Simone’s mouth feels as if it is full of glass fragments. It hurts to breathe. Her tongue, when she tries to move it, feels monstrously large and clumsy. She tries to open her eyes, but her eyelids resist her efforts. Slowly lights appear, sliding past her, metal and curtains, a hospital bed.
Then Erik is sitting on a chair next to her, holding her hand. It’s impossible to tell how much time has passed. His eyes are sunken and exhausted; he stares dully into the middle distance. Simone tries to speak, but her throat feels completely raw.
“Where’s Benjamin?”
Erik gives a start. “Simone,” he says. “How do you feel?”
“Benjamin,” she whispers. “Where’s Benjamin?”
Erik closes his eyes, his lips pressed tightly together. He swallows and meets her gaze. “What have you done?” he asks quietly. “I found you on the floor, Sixan. You had almost no pulse, and if I hadn’t found you—” He runs his hand over his mouth, speaking through his fingers. “What have you done?”
Breathing is hard work. She swallows several times. She understands that she has had her stomach pumped, but she doesn’t know what to say. She doesn’t have time to explain that she didn’t try to take her own life. It’s not important what he thinks. Not right now.
“Where’s our son?” she whispers. “Is he missing?”
“What do you mean?”
Tears pour down her cheeks. “Is he missing?” she repeats.
“You were lying in the hallway, darling. Benjamin had already left when I got up. Did you have an argument?”
She tries to shake her head, but the movement makes nausea sweep through her. “Someone was in our apartment … and took him,” she says weakly.
“What?”
She is crying and whimpering at the same time.
“Benjamin?” asks Erik. “What about Benjamin?”
“Oh God,” she mumbles.
“What’s happened?” Erik is almost screaming.
“Someone’s taken him,” she replies. “I saw someone dragging Benjamin through the hall.”
“Dragging? What do you mean, dragging?” A wild expression has taken over Erik’s face but he stops himself, runs a trembling hand over his mouth, and then kneels on the floor at her bedside. “Simone, what happened last night?”
“I was woken during the night by a jab in my arm. I’d been injected. Somebody had given me—”
“Where? Where were you injected?”
She tries to push up the sleeve of her hospital gown; he helps her and finds a small red mark on her upper arm. When he feels the swelling around the dot with his fingertips, his face loses all its colour.
“Somebody took Benjamin,” she says. “I couldn’t help him.”
“We need to find out what you’ve been given,” he says, pressing the call button.
“To hell with that, I don’t care.

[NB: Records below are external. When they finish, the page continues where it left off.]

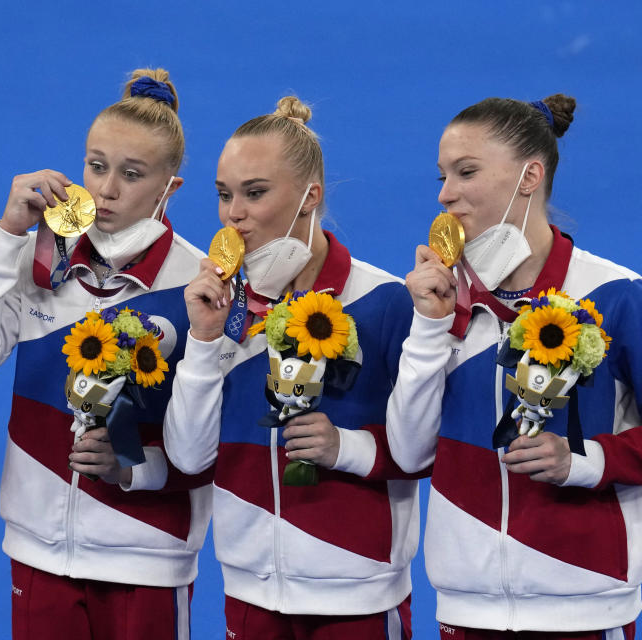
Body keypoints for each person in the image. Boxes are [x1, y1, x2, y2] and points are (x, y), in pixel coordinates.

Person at [0, 68, 211, 640]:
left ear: (171, 188)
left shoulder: (200, 284)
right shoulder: (39, 259)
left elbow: (210, 445)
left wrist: (131, 468)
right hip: (37, 550)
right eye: (96, 165)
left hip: (148, 554)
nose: (107, 189)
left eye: (132, 175)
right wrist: (9, 234)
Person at [387, 94, 641, 638]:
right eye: (442, 175)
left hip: (585, 605)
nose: (445, 194)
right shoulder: (441, 302)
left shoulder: (616, 296)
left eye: (466, 172)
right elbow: (409, 454)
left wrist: (586, 461)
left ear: (530, 176)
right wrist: (430, 326)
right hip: (465, 610)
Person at [164, 96, 418, 640]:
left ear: (310, 197)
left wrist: (345, 448)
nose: (235, 213)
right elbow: (189, 459)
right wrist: (204, 345)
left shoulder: (384, 303)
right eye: (224, 194)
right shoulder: (220, 312)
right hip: (250, 594)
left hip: (358, 595)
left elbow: (428, 448)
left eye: (255, 193)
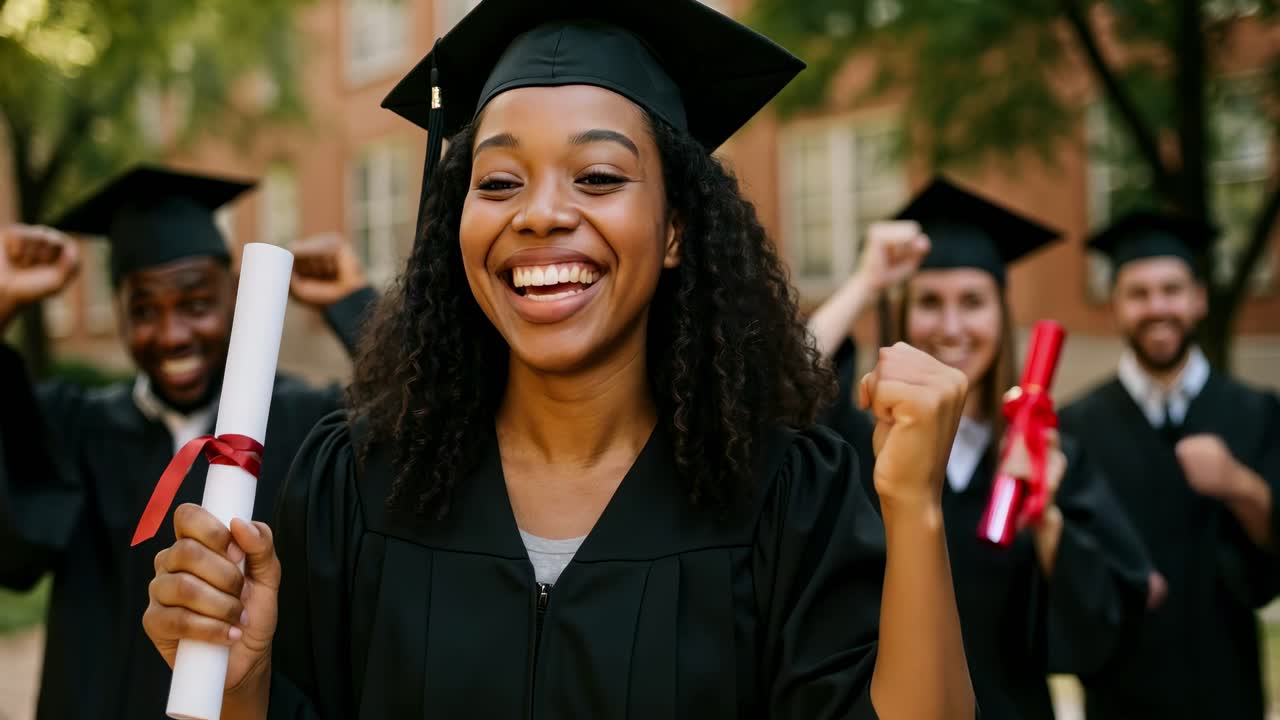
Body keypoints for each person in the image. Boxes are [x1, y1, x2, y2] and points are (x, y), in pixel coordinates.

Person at [141, 1, 978, 718]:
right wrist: (240, 685)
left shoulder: (790, 498)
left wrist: (916, 508)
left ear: (678, 227)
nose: (541, 214)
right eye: (499, 182)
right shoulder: (355, 481)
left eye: (599, 177)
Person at [0, 165, 375, 720]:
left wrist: (356, 307)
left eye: (197, 304)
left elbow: (418, 433)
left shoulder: (307, 424)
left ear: (236, 297)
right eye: (144, 310)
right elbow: (15, 551)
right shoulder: (74, 427)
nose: (173, 333)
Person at [807, 177, 1151, 720]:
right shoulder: (857, 442)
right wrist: (866, 282)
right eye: (929, 302)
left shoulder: (1050, 455)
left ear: (1001, 314)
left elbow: (1107, 625)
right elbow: (785, 381)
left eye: (972, 302)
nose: (951, 326)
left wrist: (1046, 519)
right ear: (901, 315)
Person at [1059, 210, 1280, 719]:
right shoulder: (1076, 429)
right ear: (1115, 307)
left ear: (1199, 299)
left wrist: (1240, 484)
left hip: (1228, 690)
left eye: (1172, 289)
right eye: (1138, 293)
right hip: (1120, 696)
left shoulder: (1255, 412)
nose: (1157, 307)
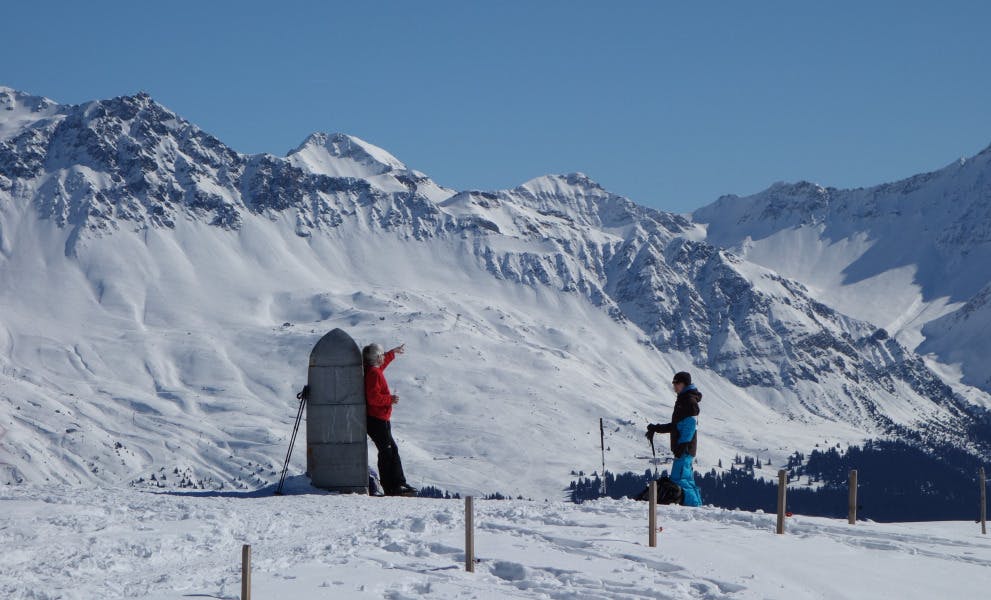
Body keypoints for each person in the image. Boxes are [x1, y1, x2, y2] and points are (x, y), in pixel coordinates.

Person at [363, 342, 417, 497]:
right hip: (377, 419)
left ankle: (398, 483)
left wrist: (392, 353)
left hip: (379, 419)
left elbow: (381, 364)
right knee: (387, 452)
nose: (382, 358)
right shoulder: (373, 373)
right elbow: (373, 398)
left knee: (391, 450)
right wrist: (389, 399)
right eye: (381, 355)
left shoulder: (373, 370)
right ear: (376, 357)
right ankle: (392, 486)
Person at [646, 371, 703, 507]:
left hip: (685, 449)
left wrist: (682, 445)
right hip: (685, 448)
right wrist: (656, 428)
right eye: (674, 383)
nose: (674, 386)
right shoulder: (684, 399)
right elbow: (677, 426)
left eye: (677, 383)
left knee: (679, 479)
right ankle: (697, 506)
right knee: (687, 479)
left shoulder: (689, 400)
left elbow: (690, 424)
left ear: (685, 384)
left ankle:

You have to find Benjamin.”
“I will,” he says.
A nurse comes in, is given brief instructions to run blood tests, then hurries out.
Erik turns back to Simone. “Are you sure you saw someone dragging Benjamin down the hall?”
“Yes,” she answers, in despair.
“But you didn’t see who it was?”
“He dragged Benjamin by the legs through the hall and out the door. I was lying on the floor … I couldn’t move.”
The tears begin to flow once more. He wraps his arms around her, and she sobs against his chest, exhausted and desperate, her body shaking. When she has calmed down a little, she pushes him gently away.
“Erik,” she says. “You have to find Benjamin.”
“Yes,” he says, and stumbles from the room.
A nurse takes his place. Simone closes her eyes so she doesn’t have to watch as four small containers fill with her blood.